• [Extracted data entries]
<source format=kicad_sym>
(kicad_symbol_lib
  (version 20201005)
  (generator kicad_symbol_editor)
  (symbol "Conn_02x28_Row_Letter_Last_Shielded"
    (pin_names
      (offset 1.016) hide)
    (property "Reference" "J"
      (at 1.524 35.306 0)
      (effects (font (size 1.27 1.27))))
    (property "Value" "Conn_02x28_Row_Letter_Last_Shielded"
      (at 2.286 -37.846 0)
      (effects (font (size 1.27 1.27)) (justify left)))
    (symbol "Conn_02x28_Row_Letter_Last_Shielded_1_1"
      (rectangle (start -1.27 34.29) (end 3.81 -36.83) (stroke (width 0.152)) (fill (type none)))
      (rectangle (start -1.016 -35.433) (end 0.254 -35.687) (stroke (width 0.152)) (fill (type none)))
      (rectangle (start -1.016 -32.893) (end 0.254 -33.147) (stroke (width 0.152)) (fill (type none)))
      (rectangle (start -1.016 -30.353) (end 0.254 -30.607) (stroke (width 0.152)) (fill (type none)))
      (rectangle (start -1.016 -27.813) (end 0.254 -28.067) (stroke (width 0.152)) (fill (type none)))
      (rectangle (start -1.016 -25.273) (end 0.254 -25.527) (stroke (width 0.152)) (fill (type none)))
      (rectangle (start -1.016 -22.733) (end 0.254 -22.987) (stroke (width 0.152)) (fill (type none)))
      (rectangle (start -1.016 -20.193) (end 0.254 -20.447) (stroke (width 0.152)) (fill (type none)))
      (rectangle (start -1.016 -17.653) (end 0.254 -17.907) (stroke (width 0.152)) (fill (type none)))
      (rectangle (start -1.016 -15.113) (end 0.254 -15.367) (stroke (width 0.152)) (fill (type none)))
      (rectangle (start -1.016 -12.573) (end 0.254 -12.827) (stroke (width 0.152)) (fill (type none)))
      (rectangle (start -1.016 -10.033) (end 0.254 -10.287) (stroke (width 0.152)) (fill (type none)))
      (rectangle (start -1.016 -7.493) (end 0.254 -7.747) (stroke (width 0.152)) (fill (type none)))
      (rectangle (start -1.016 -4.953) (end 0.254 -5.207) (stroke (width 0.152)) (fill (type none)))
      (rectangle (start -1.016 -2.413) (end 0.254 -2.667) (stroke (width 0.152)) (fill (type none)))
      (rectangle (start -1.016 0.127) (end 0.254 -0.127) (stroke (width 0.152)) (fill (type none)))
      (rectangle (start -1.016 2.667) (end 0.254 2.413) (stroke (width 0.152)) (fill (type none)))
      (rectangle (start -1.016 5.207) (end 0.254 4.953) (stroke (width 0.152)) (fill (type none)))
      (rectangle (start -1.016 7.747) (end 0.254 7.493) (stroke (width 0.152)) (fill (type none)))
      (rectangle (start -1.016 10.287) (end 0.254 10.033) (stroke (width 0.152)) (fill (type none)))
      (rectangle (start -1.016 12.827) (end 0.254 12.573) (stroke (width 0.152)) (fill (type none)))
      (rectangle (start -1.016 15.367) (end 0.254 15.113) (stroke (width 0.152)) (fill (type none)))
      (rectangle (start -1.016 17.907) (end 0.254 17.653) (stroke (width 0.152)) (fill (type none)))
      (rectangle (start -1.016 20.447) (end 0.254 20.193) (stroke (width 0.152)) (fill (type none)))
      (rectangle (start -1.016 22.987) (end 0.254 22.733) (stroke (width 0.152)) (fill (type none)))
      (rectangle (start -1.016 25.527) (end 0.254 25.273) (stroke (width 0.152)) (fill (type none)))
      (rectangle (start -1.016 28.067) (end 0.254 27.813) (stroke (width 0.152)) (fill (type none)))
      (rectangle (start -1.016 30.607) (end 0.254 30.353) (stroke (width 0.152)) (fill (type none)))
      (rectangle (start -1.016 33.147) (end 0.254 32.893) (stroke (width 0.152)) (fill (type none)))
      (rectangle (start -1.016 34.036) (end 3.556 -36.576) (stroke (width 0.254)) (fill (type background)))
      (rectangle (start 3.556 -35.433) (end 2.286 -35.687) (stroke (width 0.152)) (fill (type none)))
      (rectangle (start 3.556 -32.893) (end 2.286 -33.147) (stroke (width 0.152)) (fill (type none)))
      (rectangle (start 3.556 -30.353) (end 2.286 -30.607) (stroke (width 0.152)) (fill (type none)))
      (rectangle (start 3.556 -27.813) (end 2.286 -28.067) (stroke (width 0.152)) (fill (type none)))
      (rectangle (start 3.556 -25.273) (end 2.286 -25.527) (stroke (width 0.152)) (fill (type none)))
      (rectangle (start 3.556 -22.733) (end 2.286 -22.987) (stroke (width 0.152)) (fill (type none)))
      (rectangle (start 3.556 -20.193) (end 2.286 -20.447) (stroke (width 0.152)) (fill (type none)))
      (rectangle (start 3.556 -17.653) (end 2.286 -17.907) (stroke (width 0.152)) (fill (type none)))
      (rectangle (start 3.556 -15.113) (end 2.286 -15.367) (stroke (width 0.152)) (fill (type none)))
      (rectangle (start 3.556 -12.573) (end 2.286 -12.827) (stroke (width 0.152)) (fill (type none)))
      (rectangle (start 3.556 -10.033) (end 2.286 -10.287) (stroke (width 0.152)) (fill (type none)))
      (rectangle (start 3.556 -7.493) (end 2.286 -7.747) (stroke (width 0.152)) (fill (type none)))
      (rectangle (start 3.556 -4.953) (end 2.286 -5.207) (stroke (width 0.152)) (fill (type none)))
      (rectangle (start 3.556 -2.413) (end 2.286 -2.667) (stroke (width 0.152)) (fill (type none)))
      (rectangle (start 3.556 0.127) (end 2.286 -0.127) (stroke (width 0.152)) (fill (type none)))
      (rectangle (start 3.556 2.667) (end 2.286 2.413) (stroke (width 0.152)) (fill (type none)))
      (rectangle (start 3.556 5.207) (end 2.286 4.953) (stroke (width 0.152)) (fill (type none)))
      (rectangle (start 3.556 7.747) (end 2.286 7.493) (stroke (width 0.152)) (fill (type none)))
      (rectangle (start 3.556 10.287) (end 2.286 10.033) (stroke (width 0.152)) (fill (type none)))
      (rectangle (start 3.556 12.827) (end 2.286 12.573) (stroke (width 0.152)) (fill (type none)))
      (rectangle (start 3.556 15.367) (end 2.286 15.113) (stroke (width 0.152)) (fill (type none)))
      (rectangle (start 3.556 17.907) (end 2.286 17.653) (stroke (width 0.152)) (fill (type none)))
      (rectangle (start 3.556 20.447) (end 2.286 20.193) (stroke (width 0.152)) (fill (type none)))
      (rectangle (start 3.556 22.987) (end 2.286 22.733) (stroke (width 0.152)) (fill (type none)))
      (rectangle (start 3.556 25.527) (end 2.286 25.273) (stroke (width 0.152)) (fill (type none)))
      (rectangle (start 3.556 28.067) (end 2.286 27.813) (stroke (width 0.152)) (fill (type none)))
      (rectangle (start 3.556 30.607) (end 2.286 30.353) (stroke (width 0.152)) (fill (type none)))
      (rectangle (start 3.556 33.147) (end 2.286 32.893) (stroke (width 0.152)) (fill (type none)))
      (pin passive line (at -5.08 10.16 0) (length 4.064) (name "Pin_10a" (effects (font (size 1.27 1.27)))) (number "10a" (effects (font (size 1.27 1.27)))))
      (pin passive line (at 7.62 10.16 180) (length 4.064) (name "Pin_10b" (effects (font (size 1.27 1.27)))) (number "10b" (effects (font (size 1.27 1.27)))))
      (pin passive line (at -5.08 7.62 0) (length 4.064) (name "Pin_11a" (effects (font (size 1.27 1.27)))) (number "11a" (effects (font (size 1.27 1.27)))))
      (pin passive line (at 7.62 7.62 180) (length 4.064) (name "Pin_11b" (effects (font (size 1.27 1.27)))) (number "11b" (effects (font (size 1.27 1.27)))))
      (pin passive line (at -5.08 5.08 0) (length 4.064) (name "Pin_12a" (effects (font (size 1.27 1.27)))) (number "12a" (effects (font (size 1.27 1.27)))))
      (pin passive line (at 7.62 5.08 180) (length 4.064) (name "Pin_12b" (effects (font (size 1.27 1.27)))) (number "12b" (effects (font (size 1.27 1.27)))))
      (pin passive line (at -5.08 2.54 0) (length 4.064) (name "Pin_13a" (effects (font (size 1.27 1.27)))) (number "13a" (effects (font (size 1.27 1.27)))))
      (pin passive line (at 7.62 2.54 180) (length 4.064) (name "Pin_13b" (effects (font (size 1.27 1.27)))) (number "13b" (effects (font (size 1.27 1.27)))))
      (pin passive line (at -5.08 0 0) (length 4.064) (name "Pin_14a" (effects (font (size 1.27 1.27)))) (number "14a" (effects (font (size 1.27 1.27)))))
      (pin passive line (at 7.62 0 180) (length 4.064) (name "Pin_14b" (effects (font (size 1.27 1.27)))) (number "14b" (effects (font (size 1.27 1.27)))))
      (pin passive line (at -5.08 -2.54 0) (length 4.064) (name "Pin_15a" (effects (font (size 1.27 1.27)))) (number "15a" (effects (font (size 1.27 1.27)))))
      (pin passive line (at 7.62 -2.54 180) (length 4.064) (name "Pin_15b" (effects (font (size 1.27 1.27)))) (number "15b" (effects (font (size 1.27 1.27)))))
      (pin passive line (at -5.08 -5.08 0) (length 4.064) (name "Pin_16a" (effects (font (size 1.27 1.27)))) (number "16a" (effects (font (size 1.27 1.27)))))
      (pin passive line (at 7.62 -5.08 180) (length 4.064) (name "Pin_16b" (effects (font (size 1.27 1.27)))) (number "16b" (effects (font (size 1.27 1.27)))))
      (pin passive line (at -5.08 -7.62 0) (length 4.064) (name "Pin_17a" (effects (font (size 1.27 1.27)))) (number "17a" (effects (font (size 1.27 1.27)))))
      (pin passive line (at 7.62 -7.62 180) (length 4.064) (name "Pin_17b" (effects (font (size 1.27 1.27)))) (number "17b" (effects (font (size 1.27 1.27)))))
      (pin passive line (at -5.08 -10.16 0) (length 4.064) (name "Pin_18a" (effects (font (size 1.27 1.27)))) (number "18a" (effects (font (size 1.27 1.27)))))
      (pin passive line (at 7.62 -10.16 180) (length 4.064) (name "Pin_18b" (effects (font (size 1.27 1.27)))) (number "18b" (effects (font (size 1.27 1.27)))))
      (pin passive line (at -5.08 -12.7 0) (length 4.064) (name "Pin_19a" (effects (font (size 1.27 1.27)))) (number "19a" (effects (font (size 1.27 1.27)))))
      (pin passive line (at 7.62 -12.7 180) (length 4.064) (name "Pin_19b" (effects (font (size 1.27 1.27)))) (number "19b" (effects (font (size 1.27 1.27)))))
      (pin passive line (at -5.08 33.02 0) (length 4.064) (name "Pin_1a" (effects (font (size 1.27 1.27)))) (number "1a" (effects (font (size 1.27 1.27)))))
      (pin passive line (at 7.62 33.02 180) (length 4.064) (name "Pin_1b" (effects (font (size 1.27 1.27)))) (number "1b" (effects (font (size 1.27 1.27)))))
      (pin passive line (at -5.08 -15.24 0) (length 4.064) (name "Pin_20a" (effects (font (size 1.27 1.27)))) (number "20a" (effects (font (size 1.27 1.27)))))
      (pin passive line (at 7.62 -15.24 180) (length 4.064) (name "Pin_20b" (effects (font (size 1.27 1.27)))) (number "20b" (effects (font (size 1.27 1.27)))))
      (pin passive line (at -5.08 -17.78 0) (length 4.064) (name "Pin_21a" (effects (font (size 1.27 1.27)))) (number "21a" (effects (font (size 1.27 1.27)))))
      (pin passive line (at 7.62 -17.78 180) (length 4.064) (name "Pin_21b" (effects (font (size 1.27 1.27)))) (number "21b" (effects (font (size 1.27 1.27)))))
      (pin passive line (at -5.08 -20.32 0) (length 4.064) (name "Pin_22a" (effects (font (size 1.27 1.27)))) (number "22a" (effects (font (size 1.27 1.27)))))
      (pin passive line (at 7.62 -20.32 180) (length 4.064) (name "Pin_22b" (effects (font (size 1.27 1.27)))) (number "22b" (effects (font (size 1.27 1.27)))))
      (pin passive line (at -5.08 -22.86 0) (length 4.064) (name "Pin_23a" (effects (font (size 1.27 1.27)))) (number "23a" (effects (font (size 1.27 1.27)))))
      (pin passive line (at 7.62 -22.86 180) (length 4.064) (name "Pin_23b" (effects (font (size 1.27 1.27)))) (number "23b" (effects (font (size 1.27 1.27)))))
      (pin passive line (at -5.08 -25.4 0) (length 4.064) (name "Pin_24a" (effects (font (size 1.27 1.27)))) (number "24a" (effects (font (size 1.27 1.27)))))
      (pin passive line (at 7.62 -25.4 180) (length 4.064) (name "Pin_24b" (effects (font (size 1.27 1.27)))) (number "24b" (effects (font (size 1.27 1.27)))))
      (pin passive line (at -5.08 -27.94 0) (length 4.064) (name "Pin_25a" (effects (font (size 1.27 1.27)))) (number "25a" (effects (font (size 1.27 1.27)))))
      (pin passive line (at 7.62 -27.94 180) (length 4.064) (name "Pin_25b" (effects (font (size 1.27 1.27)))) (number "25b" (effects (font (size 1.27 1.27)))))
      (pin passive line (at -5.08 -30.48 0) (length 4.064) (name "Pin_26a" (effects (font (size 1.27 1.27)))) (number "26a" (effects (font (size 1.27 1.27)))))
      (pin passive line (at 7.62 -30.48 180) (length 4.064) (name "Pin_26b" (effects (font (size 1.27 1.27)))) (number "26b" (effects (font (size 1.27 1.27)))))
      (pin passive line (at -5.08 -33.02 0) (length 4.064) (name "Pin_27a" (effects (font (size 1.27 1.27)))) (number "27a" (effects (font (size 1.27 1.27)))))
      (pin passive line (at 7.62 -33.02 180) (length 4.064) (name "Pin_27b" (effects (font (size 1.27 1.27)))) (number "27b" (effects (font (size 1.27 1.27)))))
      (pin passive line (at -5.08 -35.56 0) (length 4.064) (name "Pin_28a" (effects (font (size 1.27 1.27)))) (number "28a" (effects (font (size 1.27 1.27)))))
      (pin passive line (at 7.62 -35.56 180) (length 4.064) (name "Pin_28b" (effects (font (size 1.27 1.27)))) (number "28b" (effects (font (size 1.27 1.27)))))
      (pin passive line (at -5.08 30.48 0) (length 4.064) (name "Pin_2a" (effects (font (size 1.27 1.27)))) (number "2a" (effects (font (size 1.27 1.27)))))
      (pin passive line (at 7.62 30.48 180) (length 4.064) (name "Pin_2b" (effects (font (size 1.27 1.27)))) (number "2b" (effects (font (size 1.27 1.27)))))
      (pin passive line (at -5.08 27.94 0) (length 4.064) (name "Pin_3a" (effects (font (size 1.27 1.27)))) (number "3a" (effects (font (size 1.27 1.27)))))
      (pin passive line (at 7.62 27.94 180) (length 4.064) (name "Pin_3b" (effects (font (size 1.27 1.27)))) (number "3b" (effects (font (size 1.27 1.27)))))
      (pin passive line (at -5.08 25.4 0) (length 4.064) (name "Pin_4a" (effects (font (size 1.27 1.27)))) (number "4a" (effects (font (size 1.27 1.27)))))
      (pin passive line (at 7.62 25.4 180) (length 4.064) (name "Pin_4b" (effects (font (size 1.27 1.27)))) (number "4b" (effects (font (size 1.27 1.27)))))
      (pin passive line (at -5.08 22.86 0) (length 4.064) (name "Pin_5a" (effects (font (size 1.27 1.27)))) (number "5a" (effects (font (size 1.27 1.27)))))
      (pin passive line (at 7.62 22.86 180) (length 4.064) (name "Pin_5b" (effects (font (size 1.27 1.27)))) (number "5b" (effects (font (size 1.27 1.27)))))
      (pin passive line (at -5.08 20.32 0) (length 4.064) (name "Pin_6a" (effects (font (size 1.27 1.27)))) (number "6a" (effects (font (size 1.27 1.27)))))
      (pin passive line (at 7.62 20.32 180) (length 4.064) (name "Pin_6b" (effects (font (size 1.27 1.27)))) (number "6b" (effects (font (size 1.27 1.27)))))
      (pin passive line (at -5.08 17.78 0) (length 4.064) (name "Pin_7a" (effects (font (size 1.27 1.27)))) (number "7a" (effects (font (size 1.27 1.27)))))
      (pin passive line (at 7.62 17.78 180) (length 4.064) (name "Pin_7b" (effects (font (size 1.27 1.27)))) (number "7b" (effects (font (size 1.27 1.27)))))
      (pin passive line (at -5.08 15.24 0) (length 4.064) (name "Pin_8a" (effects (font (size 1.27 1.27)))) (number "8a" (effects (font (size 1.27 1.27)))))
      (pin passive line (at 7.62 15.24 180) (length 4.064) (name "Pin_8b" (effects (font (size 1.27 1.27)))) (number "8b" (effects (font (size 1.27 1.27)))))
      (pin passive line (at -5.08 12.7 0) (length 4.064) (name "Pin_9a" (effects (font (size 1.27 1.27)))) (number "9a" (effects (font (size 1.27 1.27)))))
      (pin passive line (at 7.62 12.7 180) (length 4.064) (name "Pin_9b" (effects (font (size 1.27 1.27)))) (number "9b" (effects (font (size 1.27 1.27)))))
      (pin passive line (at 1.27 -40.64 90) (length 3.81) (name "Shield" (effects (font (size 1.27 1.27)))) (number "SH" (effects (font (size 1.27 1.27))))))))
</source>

• [Try it]
Produce an exact transcription of the lines from the one containing "(pin passive line (at 7.62 17.78" through the end of the records, both included, and no other lines.

• [Result below]
      (pin passive line (at 7.62 17.78 180) (length 4.064) (name "Pin_7b" (effects (font (size 1.27 1.27)))) (number "7b" (effects (font (size 1.27 1.27)))))
      (pin passive line (at -5.08 15.24 0) (length 4.064) (name "Pin_8a" (effects (font (size 1.27 1.27)))) (number "8a" (effects (font (size 1.27 1.27)))))
      (pin passive line (at 7.62 15.24 180) (length 4.064) (name "Pin_8b" (effects (font (size 1.27 1.27)))) (number "8b" (effects (font (size 1.27 1.27)))))
      (pin passive line (at -5.08 12.7 0) (length 4.064) (name "Pin_9a" (effects (font (size 1.27 1.27)))) (number "9a" (effects (font (size 1.27 1.27)))))
      (pin passive line (at 7.62 12.7 180) (length 4.064) (name "Pin_9b" (effects (font (size 1.27 1.27)))) (number "9b" (effects (font (size 1.27 1.27)))))
      (pin passive line (at 1.27 -40.64 90) (length 3.81) (name "Shield" (effects (font (size 1.27 1.27)))) (number "SH" (effects (font (size 1.27 1.27))))))))
</source>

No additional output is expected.